▶ WHAT THIS TASK INVOLVES:
Return the first line of the listing below and all the lines after it through the one containing "pinky mcp: (70, 102)", exactly, without pictures.

▶ TASK MATERIAL:
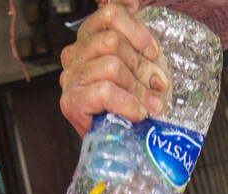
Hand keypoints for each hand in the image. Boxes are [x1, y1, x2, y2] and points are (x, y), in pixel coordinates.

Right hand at [59, 0, 168, 135]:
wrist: (120, 145)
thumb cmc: (131, 103)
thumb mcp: (140, 64)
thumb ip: (135, 34)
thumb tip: (135, 0)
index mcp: (89, 37)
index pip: (111, 12)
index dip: (138, 32)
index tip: (153, 52)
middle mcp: (75, 54)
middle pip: (113, 41)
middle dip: (142, 67)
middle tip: (157, 87)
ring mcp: (70, 78)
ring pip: (112, 66)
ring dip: (138, 89)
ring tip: (150, 104)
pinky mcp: (70, 102)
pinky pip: (104, 91)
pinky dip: (127, 103)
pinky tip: (137, 113)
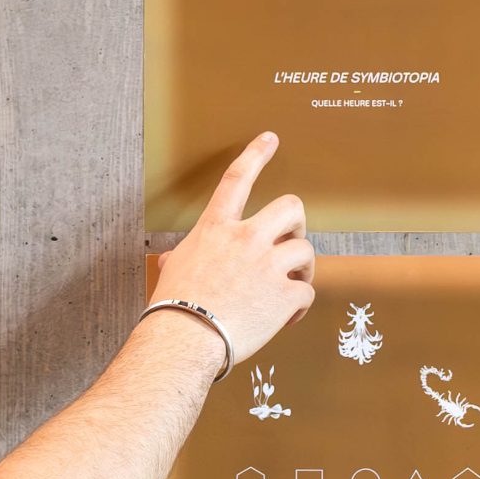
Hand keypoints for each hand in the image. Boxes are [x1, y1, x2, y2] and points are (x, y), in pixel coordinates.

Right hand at [150, 132, 312, 363]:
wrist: (185, 339)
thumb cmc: (172, 309)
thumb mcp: (172, 271)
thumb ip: (181, 257)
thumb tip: (173, 260)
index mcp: (216, 229)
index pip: (237, 179)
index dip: (256, 154)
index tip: (270, 139)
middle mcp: (246, 239)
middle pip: (291, 207)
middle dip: (297, 224)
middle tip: (291, 243)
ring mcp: (268, 265)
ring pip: (306, 250)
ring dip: (303, 269)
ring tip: (290, 287)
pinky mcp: (285, 295)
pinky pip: (307, 293)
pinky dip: (300, 306)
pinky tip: (285, 318)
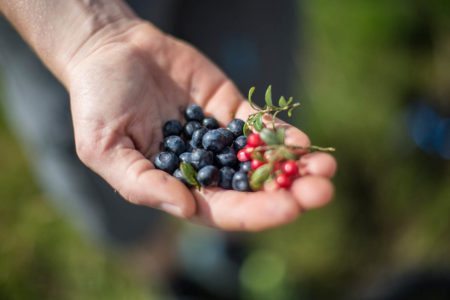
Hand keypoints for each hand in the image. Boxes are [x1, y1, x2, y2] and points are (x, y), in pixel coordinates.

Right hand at [67, 22, 336, 230]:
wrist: (111, 52)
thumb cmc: (98, 103)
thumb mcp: (104, 149)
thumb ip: (141, 183)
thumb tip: (186, 209)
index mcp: (176, 186)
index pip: (222, 209)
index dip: (255, 212)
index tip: (288, 209)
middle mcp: (204, 168)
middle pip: (253, 189)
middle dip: (289, 193)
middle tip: (321, 191)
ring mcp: (220, 138)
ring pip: (263, 159)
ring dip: (295, 166)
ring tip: (326, 168)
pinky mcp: (230, 109)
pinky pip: (259, 125)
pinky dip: (281, 134)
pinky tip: (303, 142)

▶ SOLUTION TO THE EXERCISE:
Hand keypoints for each hand in the image. Boxes are [x1, y1, x2, y2] and points are (x, y), in pixel coordinates.

Right hand at [59, 0, 168, 135]:
wrist: (120, 145)
thumb cmc: (131, 103)
thumb mcp: (140, 64)
thumb ip: (135, 34)
thumb tip: (135, 0)
index mcp: (89, 37)
index pip: (111, 12)
index dip: (138, 32)
index tip: (153, 52)
middle mcp: (75, 54)
middle pip: (113, 41)
middle dip: (142, 67)
middle tip: (157, 87)
ring mcp: (70, 78)
ring pip: (112, 66)
ring dip: (138, 89)
ring tip: (150, 104)
pinky mcp: (70, 102)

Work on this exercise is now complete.